**What you are asked to do:** Your task is to return the data below, word for word.

**Records from a data collection:**
____________
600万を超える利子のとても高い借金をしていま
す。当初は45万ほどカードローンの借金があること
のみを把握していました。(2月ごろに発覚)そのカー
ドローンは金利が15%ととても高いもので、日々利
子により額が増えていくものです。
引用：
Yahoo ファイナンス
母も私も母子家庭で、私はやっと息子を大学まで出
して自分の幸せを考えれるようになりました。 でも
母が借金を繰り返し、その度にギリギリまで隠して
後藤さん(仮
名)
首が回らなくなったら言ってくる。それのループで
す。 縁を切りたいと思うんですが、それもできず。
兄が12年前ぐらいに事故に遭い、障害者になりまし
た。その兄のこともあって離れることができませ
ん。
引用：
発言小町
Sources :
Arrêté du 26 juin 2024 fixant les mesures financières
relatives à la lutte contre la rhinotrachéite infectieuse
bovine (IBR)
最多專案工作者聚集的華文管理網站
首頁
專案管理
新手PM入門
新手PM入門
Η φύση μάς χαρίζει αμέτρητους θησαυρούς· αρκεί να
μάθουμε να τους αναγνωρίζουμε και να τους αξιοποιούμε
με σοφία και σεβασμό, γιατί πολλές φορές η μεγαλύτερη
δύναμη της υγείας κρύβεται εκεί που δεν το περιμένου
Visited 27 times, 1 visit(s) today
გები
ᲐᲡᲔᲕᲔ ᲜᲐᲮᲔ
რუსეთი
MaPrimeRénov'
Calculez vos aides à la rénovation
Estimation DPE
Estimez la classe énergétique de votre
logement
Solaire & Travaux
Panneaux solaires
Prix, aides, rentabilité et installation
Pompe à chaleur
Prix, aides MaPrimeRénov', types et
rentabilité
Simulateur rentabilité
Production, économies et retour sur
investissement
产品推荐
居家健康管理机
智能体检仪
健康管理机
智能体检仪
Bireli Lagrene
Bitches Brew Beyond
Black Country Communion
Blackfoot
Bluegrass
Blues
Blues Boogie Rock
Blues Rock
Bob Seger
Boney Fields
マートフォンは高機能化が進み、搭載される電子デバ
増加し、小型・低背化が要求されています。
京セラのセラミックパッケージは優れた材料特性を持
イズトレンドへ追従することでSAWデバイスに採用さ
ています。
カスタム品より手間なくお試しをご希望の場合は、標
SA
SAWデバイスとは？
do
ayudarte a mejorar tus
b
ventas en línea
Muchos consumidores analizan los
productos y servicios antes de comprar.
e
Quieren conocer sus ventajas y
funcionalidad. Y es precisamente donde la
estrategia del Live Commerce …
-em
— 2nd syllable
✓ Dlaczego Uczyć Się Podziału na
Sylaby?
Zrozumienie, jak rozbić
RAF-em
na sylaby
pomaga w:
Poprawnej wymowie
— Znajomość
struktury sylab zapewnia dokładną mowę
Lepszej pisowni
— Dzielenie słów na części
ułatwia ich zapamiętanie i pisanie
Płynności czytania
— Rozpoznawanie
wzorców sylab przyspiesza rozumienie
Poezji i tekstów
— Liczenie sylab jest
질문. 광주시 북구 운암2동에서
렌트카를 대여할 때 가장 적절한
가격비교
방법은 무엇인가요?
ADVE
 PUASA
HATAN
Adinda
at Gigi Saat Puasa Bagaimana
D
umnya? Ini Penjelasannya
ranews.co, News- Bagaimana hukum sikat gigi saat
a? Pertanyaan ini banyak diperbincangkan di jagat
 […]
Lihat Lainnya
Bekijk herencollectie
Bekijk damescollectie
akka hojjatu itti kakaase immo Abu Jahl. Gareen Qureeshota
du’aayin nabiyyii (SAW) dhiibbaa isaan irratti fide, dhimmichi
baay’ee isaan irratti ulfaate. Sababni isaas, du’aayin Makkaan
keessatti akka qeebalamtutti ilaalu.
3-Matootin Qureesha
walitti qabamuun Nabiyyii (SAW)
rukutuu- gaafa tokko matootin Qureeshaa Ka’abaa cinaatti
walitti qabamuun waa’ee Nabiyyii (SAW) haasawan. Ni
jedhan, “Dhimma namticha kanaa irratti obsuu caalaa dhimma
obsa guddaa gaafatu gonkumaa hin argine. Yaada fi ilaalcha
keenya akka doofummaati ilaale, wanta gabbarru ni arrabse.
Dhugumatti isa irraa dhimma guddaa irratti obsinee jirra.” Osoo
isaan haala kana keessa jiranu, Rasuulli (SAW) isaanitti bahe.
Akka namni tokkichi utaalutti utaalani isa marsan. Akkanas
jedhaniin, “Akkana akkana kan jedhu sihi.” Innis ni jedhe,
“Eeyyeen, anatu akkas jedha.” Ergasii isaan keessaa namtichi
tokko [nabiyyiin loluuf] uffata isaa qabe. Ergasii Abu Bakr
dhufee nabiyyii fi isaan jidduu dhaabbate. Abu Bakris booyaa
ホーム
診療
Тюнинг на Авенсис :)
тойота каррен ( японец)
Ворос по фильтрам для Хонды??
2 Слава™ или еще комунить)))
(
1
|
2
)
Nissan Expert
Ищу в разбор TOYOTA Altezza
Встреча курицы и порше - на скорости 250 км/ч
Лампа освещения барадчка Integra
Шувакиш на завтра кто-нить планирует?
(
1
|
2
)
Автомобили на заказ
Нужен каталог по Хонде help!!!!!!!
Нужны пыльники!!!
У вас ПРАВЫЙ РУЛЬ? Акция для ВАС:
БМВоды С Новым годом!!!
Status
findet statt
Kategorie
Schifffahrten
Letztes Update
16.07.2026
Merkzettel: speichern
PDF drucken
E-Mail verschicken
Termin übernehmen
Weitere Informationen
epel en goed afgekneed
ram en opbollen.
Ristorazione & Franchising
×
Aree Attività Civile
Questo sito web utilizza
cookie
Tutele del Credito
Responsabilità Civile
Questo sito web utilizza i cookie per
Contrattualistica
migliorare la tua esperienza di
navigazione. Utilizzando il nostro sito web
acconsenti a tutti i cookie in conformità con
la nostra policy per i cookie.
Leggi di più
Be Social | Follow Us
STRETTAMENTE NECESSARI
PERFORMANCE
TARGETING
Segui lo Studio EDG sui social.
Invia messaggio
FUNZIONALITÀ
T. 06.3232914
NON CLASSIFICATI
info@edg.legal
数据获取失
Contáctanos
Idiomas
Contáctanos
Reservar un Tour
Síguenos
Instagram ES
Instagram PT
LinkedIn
____________
**Output:**
600万を超える利子のとても高い借金をしていま
す。当初は45万ほどカードローンの借金があること
のみを把握していました。(2月ごろに発覚)そのカー
ドローンは金利が15%ととても高いもので、日々利
子により額が増えていくものです。
引用：
Yahoo ファイナンス
母も私も母子家庭で、私はやっと息子を大学まで出
して自分の幸せを考えれるようになりました。 でも
母が借金を繰り返し、その度にギリギリまで隠して
後藤さん(仮
名)
首が回らなくなったら言ってくる。それのループで
す。 縁を切りたいと思うんですが、それもできず。
兄が12年前ぐらいに事故に遭い、障害者になりまし
た。その兄のこともあって離れることができませ
ん。
引用：
発言小町
Sources :
Arrêté du 26 juin 2024 fixant les mesures financières
relatives à la lutte contre la rhinotrachéite infectieuse
bovine (IBR)
最多專案工作者聚集的華文管理網站
首頁
專案管理
新手PM入門
新手PM入門
Η φύση μάς χαρίζει αμέτρητους θησαυρούς· αρκεί να
μάθουμε να τους αναγνωρίζουμε και να τους αξιοποιούμε
με σοφία και σεβασμό, γιατί πολλές φορές η μεγαλύτερη
δύναμη της υγείας κρύβεται εκεί που δεν το περιμένου
Visited 27 times, 1 visit(s) today
გები
ᲐᲡᲔᲕᲔ ᲜᲐᲮᲔ
რუსეთი
MaPrimeRénov'
Calculez vos aides à la rénovation
Estimation DPE
Estimez la classe énergétique de votre
logement
Solaire & Travaux
Panneaux solaires
Prix, aides, rentabilité et installation
Pompe à chaleur
Prix, aides MaPrimeRénov', types et
rentabilité
Simulateur rentabilité
Production, économies et retour sur
investissement
产品推荐
居家健康管理机
智能体检仪
健康管理机
智能体检仪
Bireli Lagrene
Bitches Brew Beyond
Black Country Communion
Blackfoot
Bluegrass
Blues
Blues Boogie Rock
Blues Rock
Bob Seger
Boney Fields
マートフォンは高機能化が進み、搭載される電子デバ
増加し、小型・低背化が要求されています。
京セラのセラミックパッケージは優れた材料特性を持
イズトレンドへ追従することでSAWデバイスに採用さ
ています。
カスタム品より手間なくお試しをご希望の場合は、標
SA
SAWデバイスとは？
do
ayudarte a mejorar tus
b
ventas en línea
Muchos consumidores analizan los
productos y servicios antes de comprar.
e
Quieren conocer sus ventajas y
funcionalidad. Y es precisamente donde la
estrategia del Live Commerce …
-em
— 2nd syllable
✓ Dlaczego Uczyć Się Podziału na
Sylaby?
Zrozumienie, jak rozbić
RAF-em
na sylaby
pomaga w:
Poprawnej wymowie
— Znajomość
struktury sylab zapewnia dokładną mowę
Lepszej pisowni
— Dzielenie słów na części
ułatwia ich zapamiętanie i pisanie
Płynności czytania
— Rozpoznawanie
wzorców sylab przyspiesza rozumienie
Poezji i tekstów
— Liczenie sylab jest
질문. 광주시 북구 운암2동에서
렌트카를 대여할 때 가장 적절한
가격비교
방법은 무엇인가요?
ADVE
 PUASA
HATAN
Adinda
at Gigi Saat Puasa Bagaimana
D
umnya? Ini Penjelasannya
ranews.co, News- Bagaimana hukum sikat gigi saat
a? Pertanyaan ini banyak diperbincangkan di jagat
 […]
Lihat Lainnya
Bekijk herencollectie
Bekijk damescollectie
akka hojjatu itti kakaase immo Abu Jahl. Gareen Qureeshota
du’aayin nabiyyii (SAW) dhiibbaa isaan irratti fide, dhimmichi
baay’ee isaan irratti ulfaate. Sababni isaas, du’aayin Makkaan
keessatti akka qeebalamtutti ilaalu.
3-Matootin Qureesha
walitti qabamuun Nabiyyii (SAW)
rukutuu- gaafa tokko matootin Qureeshaa Ka’abaa cinaatti
walitti qabamuun waa’ee Nabiyyii (SAW) haasawan. Ni
jedhan, “Dhimma namticha kanaa irratti obsuu caalaa dhimma
obsa guddaa gaafatu gonkumaa hin argine. Yaada fi ilaalcha
keenya akka doofummaati ilaale, wanta gabbarru ni arrabse.
Dhugumatti isa irraa dhimma guddaa irratti obsinee jirra.” Osoo
isaan haala kana keessa jiranu, Rasuulli (SAW) isaanitti bahe.
Akka namni tokkichi utaalutti utaalani isa marsan. Akkanas
jedhaniin, “Akkana akkana kan jedhu sihi.” Innis ni jedhe,
“Eeyyeen, anatu akkas jedha.” Ergasii isaan keessaa namtichi
tokko [nabiyyiin loluuf] uffata isaa qabe. Ergasii Abu Bakr
dhufee nabiyyii fi isaan jidduu dhaabbate. Abu Bakris booyaa
ホーム
診療
Тюнинг на Авенсис :)
тойота каррен ( японец)
Ворос по фильтрам для Хонды??
2 Слава™ или еще комунить)))
(
1
|
2
)
Nissan Expert
Ищу в разбор TOYOTA Altezza
Встреча курицы и порше - на скорости 250 км/ч
Лампа освещения барадчка Integra
Шувакиш на завтра кто-нить планирует?
(
1
|
2
)
Автомобили на заказ
Нужен каталог по Хонде help!!!!!!!
Нужны пыльники!!!
У вас ПРАВЫЙ РУЛЬ? Акция для ВАС:
БМВоды С Новым годом!!!
Status
findet statt
Kategorie
Schifffahrten
Letztes Update
16.07.2026
Merkzettel: speichern
PDF drucken
E-Mail verschicken
Termin übernehmen
Weitere Informationen
epel en goed afgekneed
ram en opbollen.
Ristorazione & Franchising
×
Aree Attività Civile
Questo sito web utilizza
cookie
Tutele del Credito
Responsabilità Civile
Questo sito web utilizza i cookie per
Contrattualistica
migliorare la tua esperienza di
navigazione. Utilizzando il nostro sito web
acconsenti a tutti i cookie in conformità con
la nostra policy per i cookie.
Leggi di più
Be Social | Follow Us
STRETTAMENTE NECESSARI
PERFORMANCE
TARGETING
Segui lo Studio EDG sui social.
Invia messaggio
FUNZIONALITÀ
T. 06.3232914
NON CLASSIFICATI
info@edg.legal
数据获取失
Contáctanos
Idiomas
Contáctanos
Reservar un Tour
Síguenos
Instagram ES
Instagram PT
LinkedIn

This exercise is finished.